The recommended tool for creating the report is LaTeX with the article class, using pdflatex. You may find the listings package useful.

In addition, OpenOffice.org is freely available for Windows and Linux, installed on Informatics machines, and can write PDF. Mac OS X natively creates PDF. Microsoft provide a PDF output add-in for Word 2007. For earlier versions of Word, you must either purchase a reliable PDF converter, or just transfer your files to OpenOffice, which reads Microsoft formats (RTF or DOC), and then output to PDF from there.

Report Outline

The report must be 8–10 pages long and self-contained. Pages should be A4 size, numbered from 1, and use 11 or 12 point serif body text. No cover sheet is required: the title and abstract should appear on the first page with the body text.

The following is an example report outline. You need not follow this to the letter: it is intended only as a guide. In particular, notice that it does not include a full literature survey, as would be normal for a more substantive piece of research.

Certain elements, however, are required: see below for details.

Title / Date / Author

Abstract

An appropriate abstract for a report like this might read:

X is a problem/challenge/issue, Y is a proposed solution/approach/technique. This report describes how this has been used in project/language Z, showing how it works, detailing some of the advantages and limitations, and with an example of Y as applied to W.
Introduction

A summary of your report, which could be read separately. Overview of report structure.

Context

The problem domain, why it is a challenge, some illustration of the difficulties present.

<Proposed solution>

What is the proposed solution. How the language or project at hand applies this solution. Sprinkle with small illustrations of how this works. Advantages, what is gained. Limitations, why it might be tricky to use, things that are still not solved

Example

Brief description of example. Code, with annotations and more detailed description. A sample screenshot of this in action: code+compilation+execution. (Use the LaTeX graphics package to include images.)

Resources

A list of a few notable resources, such as: technical paper, conference paper, journal article, web tutorial, manual, demonstration video. For each such resource, a paragraph or two summarising what it contains, in your own words.

Related work

Other projects or languages applying the same technique. Other approaches to the same problem. For each of these, say what it does and how it compares.

Conclusion

What the approach described does; summary of its advantages and limitations.

Bibliography

For every item of source material used, give a full bibliographic reference. This must be sufficient for a reader to obtain and consult the original document.
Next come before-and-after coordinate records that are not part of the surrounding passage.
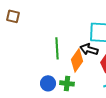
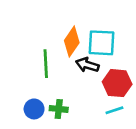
orange diamond: (77, 60) -> (72, 42), moved

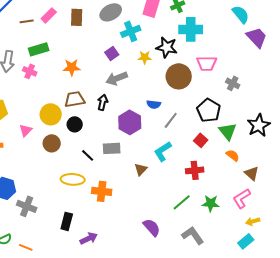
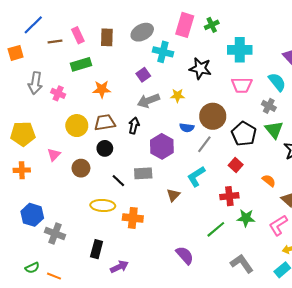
cyan semicircle: (241, 14) -> (277, 82), moved
pink rectangle: (49, 15) -> (78, 35), turned -70
cyan cross: (191, 29) -> (240, 50), moved
cyan cross: (131, 31) -> (163, 52), turned 36
green rectangle: (39, 49) -> (81, 64), moved
yellow star: (145, 57) -> (177, 95), moved
brown circle: (179, 76) -> (213, 116), moved
yellow circle: (51, 114) -> (77, 126), moved
green triangle: (228, 131) -> (274, 130), moved
green star: (211, 203) -> (246, 218), moved
gray L-shape: (193, 235) -> (242, 264), moved

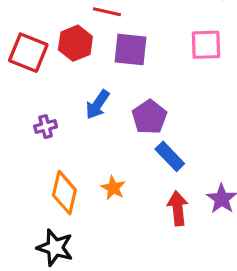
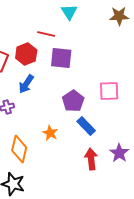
pink square: (206, 45) -> (109, 91), moved
blue arrow: (97, 104) -> (26, 84), moved
orange star: (113, 188) -> (50, 133), moved

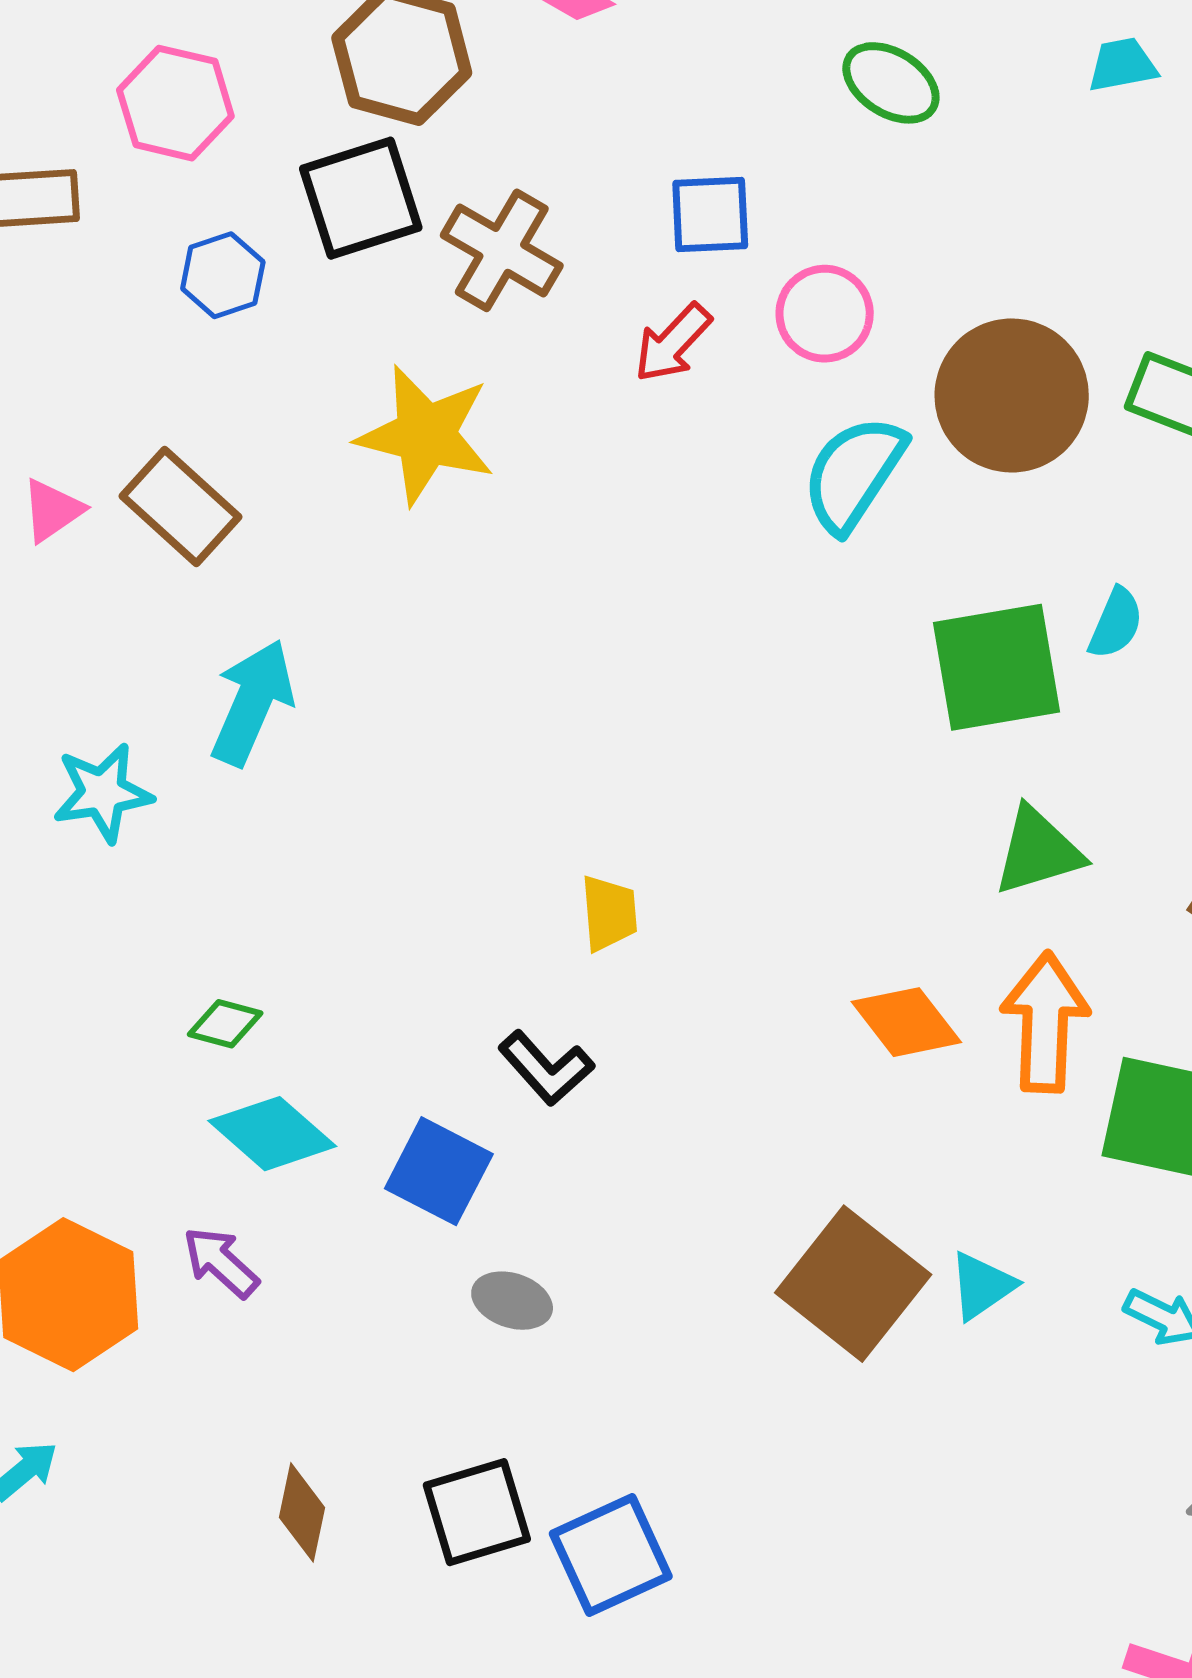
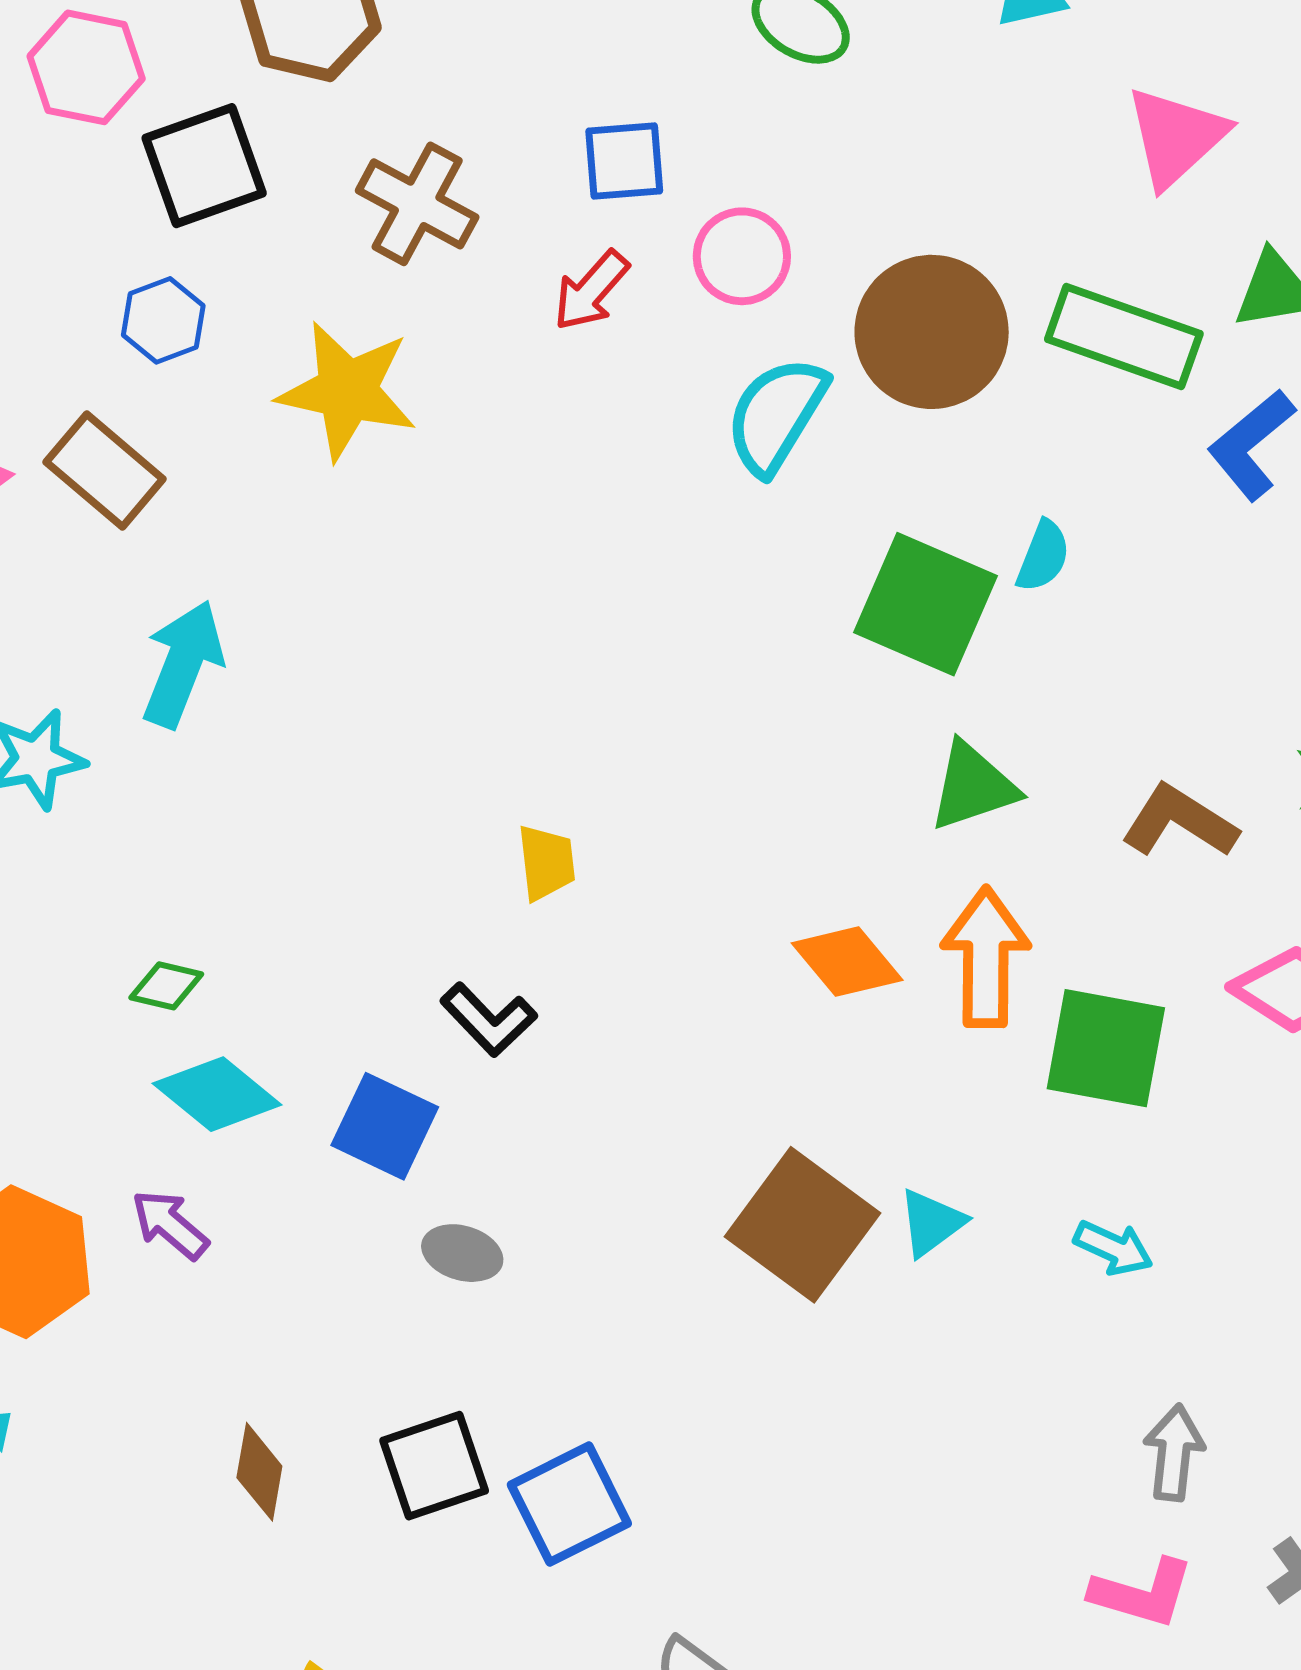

In particular, a URL on its own is not enough; unless the resource is itself a web site, in which case it should be accompanied by the date on which it was fetched.

Required Elements

The following specific elements of the report are essential:

Other elements listed in the sample outline above are more flexible, within reason, where you feel this better supports the specific topic of your investigation.

Plagiarism

The text of your report must be your own unaided work, written in your own words. See the following:

The following working practices may be helpful.

This does not by any means bar discussion with other students; simply that the text of the report itself must be your own work, not written in collaboration with anyone else.